Internado en el State Criminal Lunatic Asylum, dependiente del Betlhem Hospital, Richard Dadd dio por terminada su misión de mayal del dios y volvió a su oficio de pintor.
Produjo obras de diseño minucioso y propósito inquietante, cómo su Oberon y Titania, la perturbadora acuarela titulada The child's problem, o su serie sobre las pasiones humanas.
También efectuó apuntes plácidamente sombríos de la rutina manicomial. Pero, sin duda, la más memorable de sus creaciones fue el pequeño óleo (55 cm x 40 cm) en el que se retrata de una vez por todas el magistral golpe del leñador mágico, cuya realización le ocupó casi 10 años y que dejó inacabado al ser trasladado al manicomio de Broadmoor.

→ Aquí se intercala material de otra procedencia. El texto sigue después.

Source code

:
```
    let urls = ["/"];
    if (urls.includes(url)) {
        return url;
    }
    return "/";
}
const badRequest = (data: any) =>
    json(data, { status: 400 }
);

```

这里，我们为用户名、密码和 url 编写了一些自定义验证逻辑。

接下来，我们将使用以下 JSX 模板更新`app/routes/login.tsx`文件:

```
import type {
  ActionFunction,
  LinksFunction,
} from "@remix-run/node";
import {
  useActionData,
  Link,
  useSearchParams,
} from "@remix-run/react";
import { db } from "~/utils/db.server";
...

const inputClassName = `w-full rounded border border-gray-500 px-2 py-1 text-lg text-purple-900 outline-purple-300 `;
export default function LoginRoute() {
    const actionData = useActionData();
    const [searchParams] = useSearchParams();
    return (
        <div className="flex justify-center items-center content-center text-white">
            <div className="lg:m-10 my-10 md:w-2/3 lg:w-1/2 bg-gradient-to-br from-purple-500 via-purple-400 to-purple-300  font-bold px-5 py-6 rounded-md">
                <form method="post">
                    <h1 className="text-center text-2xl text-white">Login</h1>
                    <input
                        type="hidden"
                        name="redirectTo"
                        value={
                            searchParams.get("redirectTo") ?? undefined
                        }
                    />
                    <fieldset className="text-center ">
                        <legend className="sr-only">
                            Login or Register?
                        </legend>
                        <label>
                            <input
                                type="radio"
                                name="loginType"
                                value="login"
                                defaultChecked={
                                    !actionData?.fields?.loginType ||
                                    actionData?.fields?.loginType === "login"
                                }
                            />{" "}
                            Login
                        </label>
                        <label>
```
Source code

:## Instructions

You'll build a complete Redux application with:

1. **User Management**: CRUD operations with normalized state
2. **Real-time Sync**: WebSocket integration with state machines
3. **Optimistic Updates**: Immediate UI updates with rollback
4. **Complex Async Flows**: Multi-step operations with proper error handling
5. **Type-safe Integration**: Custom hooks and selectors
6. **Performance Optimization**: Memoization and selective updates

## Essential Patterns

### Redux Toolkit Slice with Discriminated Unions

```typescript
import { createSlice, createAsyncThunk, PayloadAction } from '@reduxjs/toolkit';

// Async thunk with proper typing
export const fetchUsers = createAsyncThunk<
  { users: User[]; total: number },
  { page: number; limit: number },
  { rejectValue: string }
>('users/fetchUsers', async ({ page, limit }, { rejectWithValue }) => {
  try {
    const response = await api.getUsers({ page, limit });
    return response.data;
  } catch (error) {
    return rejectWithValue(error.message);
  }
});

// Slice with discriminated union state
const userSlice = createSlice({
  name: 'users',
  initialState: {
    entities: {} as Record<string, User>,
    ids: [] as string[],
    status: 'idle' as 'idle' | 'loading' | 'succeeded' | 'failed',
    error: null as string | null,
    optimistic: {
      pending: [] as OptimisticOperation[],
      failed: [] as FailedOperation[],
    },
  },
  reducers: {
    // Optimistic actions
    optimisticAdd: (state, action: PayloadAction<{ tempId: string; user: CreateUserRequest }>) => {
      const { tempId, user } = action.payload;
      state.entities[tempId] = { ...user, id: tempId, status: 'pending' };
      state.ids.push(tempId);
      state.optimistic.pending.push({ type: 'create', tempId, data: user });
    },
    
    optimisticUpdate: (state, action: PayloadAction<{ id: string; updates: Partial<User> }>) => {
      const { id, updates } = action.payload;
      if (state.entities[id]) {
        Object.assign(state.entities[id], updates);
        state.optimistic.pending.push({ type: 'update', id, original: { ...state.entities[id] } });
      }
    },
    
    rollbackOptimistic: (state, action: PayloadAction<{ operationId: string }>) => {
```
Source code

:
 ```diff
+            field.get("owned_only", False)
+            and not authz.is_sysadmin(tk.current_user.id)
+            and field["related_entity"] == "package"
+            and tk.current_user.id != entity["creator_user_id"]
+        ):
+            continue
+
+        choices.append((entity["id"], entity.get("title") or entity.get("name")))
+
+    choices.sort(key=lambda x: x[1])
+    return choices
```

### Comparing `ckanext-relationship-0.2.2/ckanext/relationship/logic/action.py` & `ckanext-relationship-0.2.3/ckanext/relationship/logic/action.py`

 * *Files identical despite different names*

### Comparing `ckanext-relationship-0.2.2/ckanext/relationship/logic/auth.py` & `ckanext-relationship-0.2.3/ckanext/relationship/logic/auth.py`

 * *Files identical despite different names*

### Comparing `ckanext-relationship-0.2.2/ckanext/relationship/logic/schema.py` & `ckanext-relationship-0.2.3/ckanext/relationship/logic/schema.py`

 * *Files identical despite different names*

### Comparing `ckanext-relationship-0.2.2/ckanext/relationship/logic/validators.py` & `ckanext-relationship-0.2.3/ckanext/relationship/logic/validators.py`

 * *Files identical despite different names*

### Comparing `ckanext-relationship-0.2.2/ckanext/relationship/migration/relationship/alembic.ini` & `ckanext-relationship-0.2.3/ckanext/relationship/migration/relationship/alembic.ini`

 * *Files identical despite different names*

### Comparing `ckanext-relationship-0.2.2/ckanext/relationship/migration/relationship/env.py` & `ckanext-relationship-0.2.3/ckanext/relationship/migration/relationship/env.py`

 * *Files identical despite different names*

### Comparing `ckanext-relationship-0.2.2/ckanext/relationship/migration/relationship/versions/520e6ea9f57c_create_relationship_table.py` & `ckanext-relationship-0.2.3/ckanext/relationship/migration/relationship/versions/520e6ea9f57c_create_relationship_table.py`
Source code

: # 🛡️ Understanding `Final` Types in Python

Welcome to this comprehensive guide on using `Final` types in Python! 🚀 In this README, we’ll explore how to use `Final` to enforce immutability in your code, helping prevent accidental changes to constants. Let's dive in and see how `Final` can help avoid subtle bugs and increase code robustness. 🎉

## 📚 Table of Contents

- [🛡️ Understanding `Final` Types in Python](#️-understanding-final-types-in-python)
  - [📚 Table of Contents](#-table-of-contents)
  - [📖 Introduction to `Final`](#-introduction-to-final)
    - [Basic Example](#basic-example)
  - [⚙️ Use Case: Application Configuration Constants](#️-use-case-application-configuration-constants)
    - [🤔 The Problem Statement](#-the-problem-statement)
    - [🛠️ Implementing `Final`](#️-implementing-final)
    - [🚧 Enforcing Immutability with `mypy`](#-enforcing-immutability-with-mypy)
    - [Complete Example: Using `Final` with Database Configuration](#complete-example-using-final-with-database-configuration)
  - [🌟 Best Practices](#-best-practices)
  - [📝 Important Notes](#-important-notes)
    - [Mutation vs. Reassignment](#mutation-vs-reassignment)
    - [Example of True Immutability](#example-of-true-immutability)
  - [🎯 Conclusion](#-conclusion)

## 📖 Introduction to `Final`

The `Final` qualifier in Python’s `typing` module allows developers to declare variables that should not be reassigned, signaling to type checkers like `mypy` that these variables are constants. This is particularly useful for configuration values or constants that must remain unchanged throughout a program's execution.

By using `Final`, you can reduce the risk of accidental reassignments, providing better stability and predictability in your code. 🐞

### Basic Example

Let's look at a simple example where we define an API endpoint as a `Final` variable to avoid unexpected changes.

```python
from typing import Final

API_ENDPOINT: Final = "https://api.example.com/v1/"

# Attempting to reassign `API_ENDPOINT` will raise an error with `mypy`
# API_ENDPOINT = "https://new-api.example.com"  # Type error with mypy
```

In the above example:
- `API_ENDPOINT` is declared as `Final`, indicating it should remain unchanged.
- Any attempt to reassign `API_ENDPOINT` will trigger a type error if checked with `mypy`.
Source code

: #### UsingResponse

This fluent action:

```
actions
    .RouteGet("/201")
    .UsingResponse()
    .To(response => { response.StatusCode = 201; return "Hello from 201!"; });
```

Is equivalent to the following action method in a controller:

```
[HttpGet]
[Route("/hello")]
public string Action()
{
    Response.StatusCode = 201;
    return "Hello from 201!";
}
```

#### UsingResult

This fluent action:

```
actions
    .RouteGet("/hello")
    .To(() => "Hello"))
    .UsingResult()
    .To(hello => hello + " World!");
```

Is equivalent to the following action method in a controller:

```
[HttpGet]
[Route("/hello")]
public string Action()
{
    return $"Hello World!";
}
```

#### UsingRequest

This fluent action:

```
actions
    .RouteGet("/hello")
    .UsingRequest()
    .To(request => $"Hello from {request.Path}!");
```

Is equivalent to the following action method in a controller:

En un escenario de abigarramiento obsesivo, pintado al microscopio, sin huecos ni alivio, el anónimo leñador se dispone eternamente a descargar su hachazo definitivo sobre una gigantesca castaña. Diversos personajes de fábula, elegantemente hechizados o grotescos, margaritas atentas, juncos, frutos caídos, observan con aliento suspenso la ejecución de lo inminente. Quizá esperen ser rescatados por ese sacrificio a la vez implacable e incruento, duplicación misteriosa de aquel otro, sanguinario, que los esclavizó en el jardín alucinante.
Es la vivencia desgarradora del tiempo en la acción lo que está allí pintado, como bien resume Octavio Paz en su comentario de la obra: "La espera es eterna: anula el tiempo; la espera es instantánea, está al acecho de lo inminente, de aquello que va a ocurrir de un momento a otro: acelera el tiempo".
Eterno retorno de lo mismo tan raudo que ni siquiera llega a ocurrir la primera vez, y así consigue su particular infinitud, juntamente opresiva y fascinadora. En el pequeño óleo no se distingue ni una pincelada: las figuras no parecen pintadas, sino injertadas en un decorado tangible.
Trasladado a Broadmoor, Richard Dadd regaló su obra maestra inacabada a uno de sus enfermeros. En su nueva penitenciaría sobrevivió aún 21 años, hasta el 8 de enero de aquel 1886.
Oh tú, visitante de la Tate Gallery, detente un momento ante este momento detenido del leñador mágico, reflexiona sobre el peso de lo irrevocable y da gracias por tu frágil cordura al oscuro destino que ignoras.